According to Fairfax Circuit Court Judge John Tran, the plaintiffs can’t rely on other states’ laws and court decisions to judge how university foundations are treated under Virginia law.
Tran previously dismissed GMU itself as a defendant in the litigation, but his ruling makes clear that the university still has the responsibility as a public entity “to maintain records of the use of funds and programs it decides to develop.” He also said that records originating with GMU “and subsequently transferred elsewhere” are still subject to public-records law.
But state law is clear on the university foundation’s status, Tran said. He decided against applying legal tests known as “functional equivalent” and “totality of the circumstances” to the question, saying that would “create a new standard in Virginia” that adds to the “plain language” of the statute.
The foundation is not “supported wholly or principally by public funds” not only because the law narrowly defines public bodies, but also because such bodies procure their money “involuntarily” through taxation, as opposed to private donations, Tran wrote.
The money donated to the foundation also does not go into the state treasury:
In the absence of clear legislative directive that entities such as the Foundation are to be considered public bodies, their right to exist as independent and privately formed entities overcomes the right of public inspection.
Tran said deciding the foundation is public “would place an impermissible judicial gloss over the existing statutory provisions,” which the General Assembly is free to change.
Even though its sole purpose is to “serve” GMU, that does not make the foundation a “sub-entity,” the judge continued, citing a prior advisory opinion by the state attorney general and the foundation’s operation under its own set of “bylaws, articles of incorporation, and statutes.”
The calculus would change were GMU to transfer its endowment to the foundation or were the foundation to accept public money for a project, Tran said, citing rulings outside Virginia that transformed private foundations into public bodies.
Though Virginia law recognizes that university foundations are used to “advance the statutory objectives” of their affiliated public bodies, “[f]undraising is neither itself a service nor a statutory objective” of the university, the judge said.

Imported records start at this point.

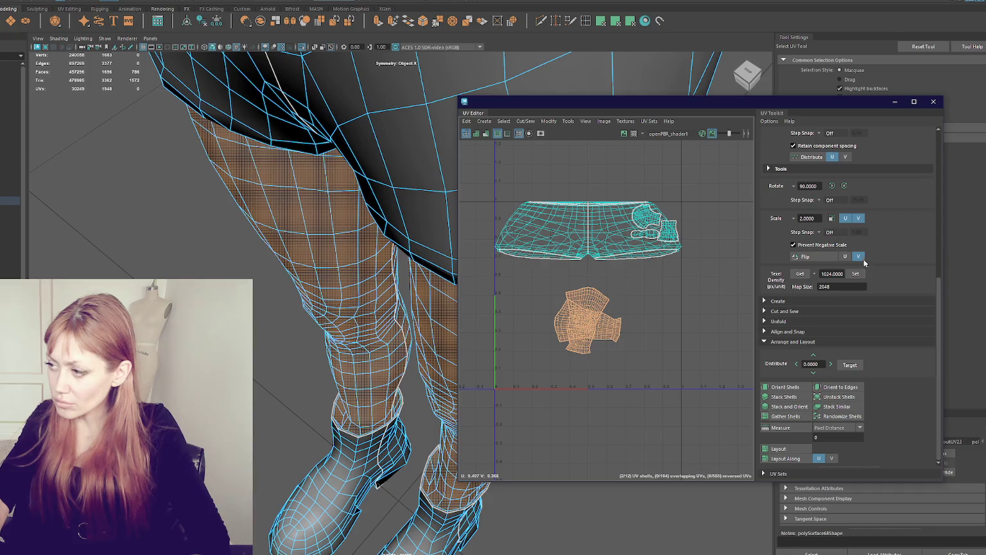
# Rotate the leg shells upright in 90° steps and place them side by side
pyautogui.click(833, 186)
pyautogui.click(833, 186)
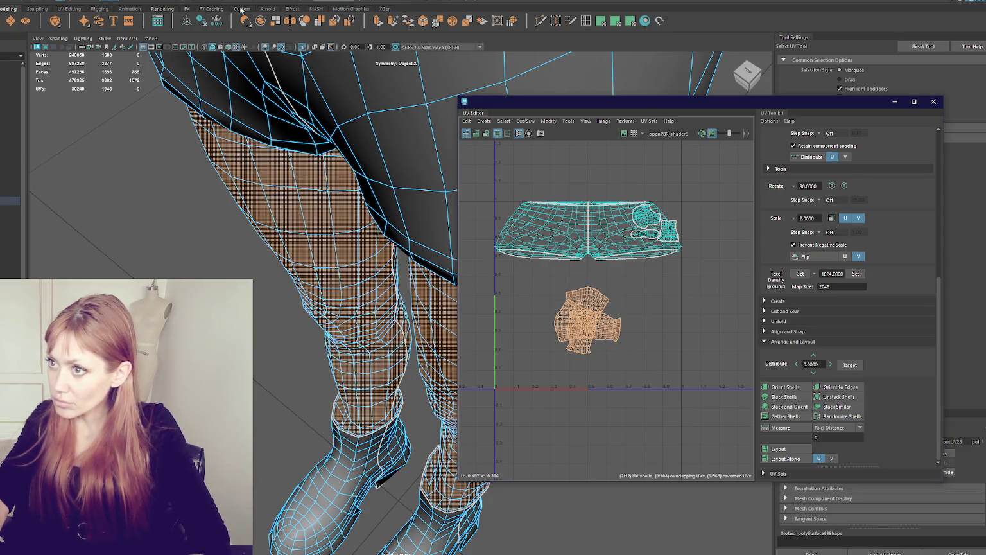
pyautogui.click(833, 186)
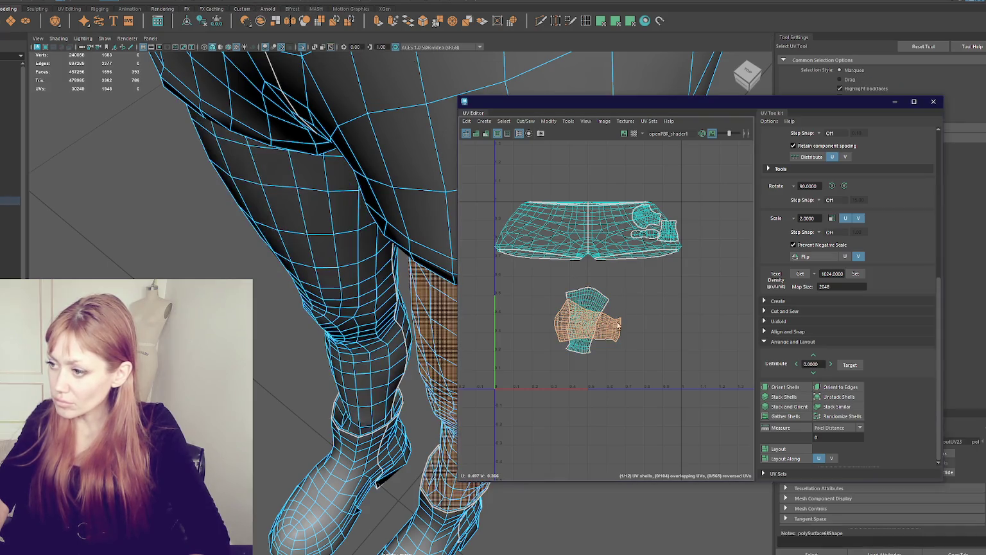
pyautogui.click(833, 186)
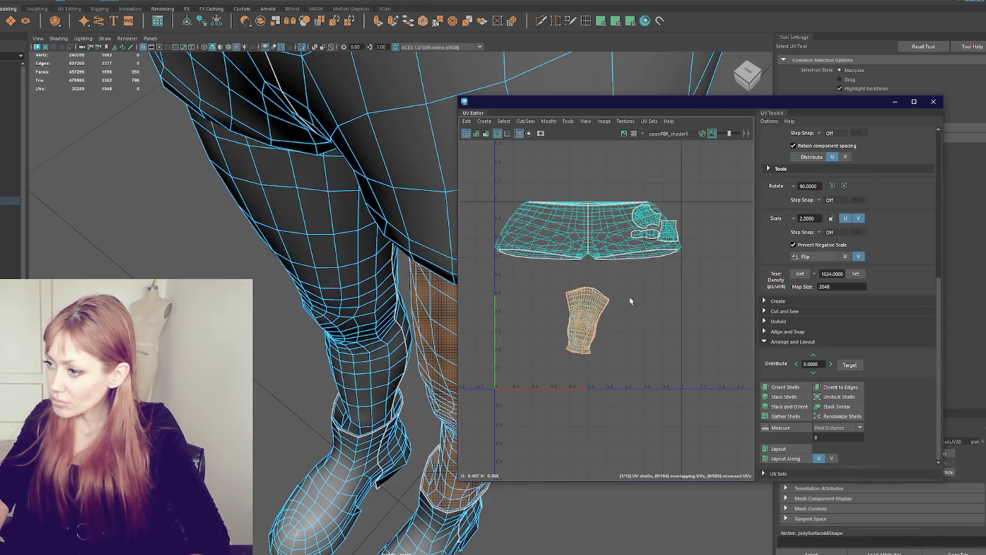
pyautogui.press('w')
pyautogui.moveTo(588, 319)
pyautogui.mouseDown()
pyautogui.moveTo(631, 329)
pyautogui.moveTo(643, 348)
pyautogui.moveTo(626, 350)
pyautogui.moveTo(638, 348)
pyautogui.moveTo(636, 424)
pyautogui.mouseUp()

He pointed to specific language that excludes private donations from the state’s consideration of how much money to give public universities.
Again, it’s not the place of Virginia courts to “project any unspoken purpose” on the clear language of the statutes, Tran said.
But the judge said GMU doesn’t have the “unfettered right” to hide how it uses private donations and whether that use is “in compliance with conditions and restrictions” imposed by donors.
He pointed to at least one university office, the Gift Acceptance Committee, that might have the records sought by Transparent GMU because it’s jointly managed with the foundation and its work “cannot be conducted in secrecy.”
The state law itself allows for disclosure of “the amount, date, purpose and terms of the pledge or donation or the identity of the donor unless the donor has requested anonymity in connection with or as a condition of making a pledge or donation.” Tran said he doesn’t “presume” that university officials would try to evade this disclosure by doing all business “orally” so as to avoid producing written records.
Transparent GMU told Inside Higher Ed that it would appeal the ruling to the state supreme court because “the public has a right to know the details of our university’s operations, including its relationship with private donors.”
Frank LoMonte, director of the University of Florida’s Brechner Center for Freedom of Information, told the Student Press Law Center he thought the ruling had a decent chance of being overturned.
It’s not going to affect other states anyway, he said: “Virginia happens to have a narrow understanding of what it means to be a public body, that its courts have interpreted in an especially parsimonious way, but that’s an outlier position.”